→ **WHAT IS BEING ASKED**: Return each line of the records in which the word "uniform" appears.
** Opening DATA FOR THIS EXERCISE block **
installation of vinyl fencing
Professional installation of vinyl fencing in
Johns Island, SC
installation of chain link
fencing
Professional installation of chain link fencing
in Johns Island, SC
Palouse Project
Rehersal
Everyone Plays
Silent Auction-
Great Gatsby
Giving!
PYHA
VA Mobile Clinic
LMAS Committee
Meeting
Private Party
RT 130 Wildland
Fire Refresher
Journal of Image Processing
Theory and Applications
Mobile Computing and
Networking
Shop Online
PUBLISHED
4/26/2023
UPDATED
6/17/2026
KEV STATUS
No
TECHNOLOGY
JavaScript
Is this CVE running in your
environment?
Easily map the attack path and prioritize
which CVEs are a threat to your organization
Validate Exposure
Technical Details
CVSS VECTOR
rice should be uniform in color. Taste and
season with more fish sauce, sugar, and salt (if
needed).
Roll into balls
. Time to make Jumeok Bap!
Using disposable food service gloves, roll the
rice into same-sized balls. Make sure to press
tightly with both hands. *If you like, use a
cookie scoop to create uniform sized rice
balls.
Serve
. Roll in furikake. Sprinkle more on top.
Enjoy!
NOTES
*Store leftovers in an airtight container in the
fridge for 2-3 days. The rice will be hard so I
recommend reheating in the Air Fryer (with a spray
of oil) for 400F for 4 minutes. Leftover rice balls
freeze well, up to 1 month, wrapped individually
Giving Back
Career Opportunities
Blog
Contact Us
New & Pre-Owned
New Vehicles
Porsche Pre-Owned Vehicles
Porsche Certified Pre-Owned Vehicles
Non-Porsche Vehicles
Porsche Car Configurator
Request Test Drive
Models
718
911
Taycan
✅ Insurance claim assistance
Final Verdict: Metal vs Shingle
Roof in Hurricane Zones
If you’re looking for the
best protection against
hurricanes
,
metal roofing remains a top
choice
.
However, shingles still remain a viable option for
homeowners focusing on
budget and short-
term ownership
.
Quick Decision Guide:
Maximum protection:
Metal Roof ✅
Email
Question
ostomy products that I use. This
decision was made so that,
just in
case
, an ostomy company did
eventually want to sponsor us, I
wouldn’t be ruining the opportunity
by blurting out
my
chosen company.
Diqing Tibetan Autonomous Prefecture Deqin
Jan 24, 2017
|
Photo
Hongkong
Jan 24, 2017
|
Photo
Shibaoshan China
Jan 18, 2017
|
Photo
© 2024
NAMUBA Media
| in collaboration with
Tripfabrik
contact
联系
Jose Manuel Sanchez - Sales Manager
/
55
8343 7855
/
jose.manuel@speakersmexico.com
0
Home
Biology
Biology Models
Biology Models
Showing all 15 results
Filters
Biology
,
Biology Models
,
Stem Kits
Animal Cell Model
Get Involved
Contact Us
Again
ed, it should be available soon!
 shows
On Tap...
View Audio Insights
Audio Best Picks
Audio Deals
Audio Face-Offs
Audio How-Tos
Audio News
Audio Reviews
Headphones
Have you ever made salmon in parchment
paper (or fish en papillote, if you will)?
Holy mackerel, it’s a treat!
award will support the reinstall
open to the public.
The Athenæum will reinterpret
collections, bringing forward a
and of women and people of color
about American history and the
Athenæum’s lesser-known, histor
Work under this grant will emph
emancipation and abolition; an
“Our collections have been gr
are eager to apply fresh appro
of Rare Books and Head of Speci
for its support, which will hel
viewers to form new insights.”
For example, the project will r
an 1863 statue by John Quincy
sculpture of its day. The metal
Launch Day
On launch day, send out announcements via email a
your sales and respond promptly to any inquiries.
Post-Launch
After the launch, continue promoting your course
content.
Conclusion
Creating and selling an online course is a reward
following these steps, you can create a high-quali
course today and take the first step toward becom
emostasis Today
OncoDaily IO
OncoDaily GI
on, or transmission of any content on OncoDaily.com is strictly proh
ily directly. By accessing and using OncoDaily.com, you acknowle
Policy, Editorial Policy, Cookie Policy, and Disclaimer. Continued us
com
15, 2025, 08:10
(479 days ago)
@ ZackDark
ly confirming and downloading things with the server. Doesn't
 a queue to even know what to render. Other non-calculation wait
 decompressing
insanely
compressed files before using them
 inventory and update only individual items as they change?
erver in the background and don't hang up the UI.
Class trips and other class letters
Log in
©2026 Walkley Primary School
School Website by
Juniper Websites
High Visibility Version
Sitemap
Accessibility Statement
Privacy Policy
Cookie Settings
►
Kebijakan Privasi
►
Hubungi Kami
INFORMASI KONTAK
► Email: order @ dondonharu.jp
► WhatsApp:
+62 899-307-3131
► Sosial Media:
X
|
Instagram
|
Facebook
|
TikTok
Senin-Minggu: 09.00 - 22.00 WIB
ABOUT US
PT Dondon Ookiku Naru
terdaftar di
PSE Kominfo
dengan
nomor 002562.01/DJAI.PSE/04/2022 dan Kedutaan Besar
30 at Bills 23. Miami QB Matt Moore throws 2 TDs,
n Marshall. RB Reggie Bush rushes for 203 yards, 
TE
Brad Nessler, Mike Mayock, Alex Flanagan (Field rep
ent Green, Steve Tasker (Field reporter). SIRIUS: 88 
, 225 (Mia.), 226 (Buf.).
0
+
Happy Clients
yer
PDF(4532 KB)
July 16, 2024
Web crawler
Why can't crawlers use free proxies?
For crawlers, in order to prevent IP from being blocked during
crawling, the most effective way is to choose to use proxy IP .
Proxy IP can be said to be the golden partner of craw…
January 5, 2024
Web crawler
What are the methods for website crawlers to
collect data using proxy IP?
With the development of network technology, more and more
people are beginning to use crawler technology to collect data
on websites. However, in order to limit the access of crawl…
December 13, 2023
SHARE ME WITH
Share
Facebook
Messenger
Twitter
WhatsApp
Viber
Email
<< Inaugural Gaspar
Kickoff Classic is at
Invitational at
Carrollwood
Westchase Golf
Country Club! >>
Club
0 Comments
** Closing DATA FOR THIS EXERCISE block **
→ **ANSWER SPACE**:
rice should be uniform in color. Taste and
cookie scoop to create uniform sized rice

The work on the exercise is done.